* _Collected data entries_

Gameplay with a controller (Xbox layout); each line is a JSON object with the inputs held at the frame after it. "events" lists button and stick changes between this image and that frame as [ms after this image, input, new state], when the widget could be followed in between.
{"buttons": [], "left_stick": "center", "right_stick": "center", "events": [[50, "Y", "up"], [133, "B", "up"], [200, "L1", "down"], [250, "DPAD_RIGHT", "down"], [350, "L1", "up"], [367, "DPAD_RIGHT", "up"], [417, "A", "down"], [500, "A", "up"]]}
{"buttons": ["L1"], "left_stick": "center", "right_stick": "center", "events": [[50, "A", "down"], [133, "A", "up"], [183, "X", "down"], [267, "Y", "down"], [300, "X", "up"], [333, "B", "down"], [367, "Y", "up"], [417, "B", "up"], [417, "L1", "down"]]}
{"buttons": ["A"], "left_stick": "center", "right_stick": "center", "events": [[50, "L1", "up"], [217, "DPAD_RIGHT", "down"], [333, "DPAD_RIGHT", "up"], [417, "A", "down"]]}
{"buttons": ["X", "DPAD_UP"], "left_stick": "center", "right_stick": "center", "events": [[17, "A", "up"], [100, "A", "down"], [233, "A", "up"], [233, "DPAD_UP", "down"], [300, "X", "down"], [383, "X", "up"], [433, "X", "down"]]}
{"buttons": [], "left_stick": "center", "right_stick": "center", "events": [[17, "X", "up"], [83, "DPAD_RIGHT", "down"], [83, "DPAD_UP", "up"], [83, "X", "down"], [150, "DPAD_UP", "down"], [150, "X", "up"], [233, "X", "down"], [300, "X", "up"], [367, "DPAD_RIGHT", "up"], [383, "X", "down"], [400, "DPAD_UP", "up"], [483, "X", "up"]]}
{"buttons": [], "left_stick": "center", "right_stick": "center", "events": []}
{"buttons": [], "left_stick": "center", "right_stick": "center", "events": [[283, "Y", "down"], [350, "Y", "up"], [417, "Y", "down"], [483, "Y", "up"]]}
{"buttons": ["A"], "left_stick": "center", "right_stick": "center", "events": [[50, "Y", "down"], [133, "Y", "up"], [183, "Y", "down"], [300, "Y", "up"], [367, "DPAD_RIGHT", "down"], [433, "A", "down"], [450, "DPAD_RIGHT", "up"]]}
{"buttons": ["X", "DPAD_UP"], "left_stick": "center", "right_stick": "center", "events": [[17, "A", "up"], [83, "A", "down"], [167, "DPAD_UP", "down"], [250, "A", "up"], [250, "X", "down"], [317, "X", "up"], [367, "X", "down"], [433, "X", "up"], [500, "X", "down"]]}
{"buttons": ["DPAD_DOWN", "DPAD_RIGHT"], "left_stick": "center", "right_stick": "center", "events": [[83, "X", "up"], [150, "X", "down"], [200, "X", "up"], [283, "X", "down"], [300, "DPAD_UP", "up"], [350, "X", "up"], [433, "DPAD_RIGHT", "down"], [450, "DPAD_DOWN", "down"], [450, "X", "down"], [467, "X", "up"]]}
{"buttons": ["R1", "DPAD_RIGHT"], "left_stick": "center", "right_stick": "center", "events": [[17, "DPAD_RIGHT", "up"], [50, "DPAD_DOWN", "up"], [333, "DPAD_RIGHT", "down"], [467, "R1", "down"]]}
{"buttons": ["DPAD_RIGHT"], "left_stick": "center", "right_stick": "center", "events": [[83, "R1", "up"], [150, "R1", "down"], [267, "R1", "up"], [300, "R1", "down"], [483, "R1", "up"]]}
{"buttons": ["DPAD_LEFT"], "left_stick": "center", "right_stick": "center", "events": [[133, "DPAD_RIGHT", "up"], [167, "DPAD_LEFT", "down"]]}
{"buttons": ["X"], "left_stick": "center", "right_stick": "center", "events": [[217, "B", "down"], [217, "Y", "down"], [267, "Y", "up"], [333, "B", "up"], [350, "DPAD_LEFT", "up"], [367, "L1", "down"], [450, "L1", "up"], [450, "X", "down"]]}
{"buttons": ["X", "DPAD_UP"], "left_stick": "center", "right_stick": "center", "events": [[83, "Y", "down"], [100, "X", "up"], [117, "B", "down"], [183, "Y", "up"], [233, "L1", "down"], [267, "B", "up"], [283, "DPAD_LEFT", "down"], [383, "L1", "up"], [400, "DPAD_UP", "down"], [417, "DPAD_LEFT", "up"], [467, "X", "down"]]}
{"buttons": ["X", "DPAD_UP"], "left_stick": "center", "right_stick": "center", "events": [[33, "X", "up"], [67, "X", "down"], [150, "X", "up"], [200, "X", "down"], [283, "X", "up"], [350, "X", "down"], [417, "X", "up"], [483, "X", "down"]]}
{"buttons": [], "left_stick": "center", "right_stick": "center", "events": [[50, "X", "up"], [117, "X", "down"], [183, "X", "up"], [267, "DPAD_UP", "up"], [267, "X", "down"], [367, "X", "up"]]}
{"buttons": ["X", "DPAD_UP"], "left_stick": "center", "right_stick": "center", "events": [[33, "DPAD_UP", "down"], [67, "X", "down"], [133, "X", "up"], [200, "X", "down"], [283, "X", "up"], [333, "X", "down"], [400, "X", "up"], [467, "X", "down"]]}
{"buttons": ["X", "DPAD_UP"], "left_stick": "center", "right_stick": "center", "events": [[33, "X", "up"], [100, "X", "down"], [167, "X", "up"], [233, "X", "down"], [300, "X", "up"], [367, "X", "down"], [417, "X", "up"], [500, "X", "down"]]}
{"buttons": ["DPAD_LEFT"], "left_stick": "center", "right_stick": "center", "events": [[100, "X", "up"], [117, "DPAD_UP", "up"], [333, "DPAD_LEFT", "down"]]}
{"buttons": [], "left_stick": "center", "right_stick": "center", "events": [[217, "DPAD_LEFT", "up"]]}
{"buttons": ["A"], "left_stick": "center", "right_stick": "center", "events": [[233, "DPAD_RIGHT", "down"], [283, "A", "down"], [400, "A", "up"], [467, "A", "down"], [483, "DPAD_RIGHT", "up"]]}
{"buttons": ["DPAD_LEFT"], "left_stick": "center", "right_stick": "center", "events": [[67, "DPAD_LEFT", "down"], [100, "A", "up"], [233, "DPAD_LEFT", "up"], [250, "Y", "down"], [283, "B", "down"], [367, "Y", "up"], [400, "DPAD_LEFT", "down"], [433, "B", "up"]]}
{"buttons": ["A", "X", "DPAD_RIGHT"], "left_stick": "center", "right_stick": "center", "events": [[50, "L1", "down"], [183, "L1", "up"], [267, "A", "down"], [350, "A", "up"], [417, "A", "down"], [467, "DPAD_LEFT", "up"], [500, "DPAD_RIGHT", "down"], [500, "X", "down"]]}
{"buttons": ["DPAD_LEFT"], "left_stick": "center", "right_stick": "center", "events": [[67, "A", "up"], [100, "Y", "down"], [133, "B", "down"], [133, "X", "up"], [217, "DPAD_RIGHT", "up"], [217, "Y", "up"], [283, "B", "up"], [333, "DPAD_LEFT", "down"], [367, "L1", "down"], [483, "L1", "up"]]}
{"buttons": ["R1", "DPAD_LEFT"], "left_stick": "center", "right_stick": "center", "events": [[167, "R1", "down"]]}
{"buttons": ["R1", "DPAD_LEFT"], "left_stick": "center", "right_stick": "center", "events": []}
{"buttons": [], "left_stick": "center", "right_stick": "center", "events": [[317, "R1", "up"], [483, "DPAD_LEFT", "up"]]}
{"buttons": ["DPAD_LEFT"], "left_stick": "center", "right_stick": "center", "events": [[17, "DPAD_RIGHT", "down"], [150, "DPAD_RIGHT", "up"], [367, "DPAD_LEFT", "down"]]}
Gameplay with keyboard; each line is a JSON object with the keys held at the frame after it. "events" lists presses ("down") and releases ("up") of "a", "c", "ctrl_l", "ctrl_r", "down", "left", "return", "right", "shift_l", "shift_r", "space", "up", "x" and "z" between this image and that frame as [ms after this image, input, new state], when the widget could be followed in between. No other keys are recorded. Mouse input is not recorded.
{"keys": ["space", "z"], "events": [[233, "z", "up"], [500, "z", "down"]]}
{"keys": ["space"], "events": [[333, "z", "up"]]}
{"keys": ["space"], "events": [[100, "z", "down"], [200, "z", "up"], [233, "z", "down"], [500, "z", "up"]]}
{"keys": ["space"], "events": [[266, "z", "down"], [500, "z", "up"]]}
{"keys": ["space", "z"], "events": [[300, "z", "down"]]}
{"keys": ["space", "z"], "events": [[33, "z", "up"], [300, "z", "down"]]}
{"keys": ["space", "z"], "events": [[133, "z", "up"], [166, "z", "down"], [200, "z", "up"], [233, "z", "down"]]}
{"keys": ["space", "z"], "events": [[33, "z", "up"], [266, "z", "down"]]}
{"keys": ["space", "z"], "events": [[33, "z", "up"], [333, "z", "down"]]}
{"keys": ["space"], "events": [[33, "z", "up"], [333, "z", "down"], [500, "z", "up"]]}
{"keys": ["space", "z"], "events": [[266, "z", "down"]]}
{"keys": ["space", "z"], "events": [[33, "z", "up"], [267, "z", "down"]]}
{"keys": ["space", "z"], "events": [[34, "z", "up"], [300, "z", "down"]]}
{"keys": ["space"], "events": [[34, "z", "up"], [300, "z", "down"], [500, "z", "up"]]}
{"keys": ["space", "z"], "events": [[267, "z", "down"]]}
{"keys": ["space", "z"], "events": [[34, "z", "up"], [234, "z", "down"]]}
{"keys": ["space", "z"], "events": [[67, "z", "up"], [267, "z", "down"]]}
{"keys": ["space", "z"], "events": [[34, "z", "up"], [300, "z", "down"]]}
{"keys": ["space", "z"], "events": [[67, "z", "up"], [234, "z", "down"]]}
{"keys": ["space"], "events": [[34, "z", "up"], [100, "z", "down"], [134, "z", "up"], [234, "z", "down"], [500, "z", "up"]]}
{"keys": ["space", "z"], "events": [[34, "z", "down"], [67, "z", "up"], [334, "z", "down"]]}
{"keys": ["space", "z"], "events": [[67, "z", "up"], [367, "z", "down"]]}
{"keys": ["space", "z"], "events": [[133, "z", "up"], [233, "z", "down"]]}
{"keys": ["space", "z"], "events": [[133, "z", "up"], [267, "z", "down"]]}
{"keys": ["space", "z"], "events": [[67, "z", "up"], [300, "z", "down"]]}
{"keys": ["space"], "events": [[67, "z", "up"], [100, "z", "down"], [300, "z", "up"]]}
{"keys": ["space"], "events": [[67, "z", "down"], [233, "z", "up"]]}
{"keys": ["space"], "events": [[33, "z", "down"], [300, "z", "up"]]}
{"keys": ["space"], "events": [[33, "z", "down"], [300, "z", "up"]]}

* _Task directions_
For the entries shown above, tally every line containing the word "after". Report the tally and nothing else.

* _Answer section_
2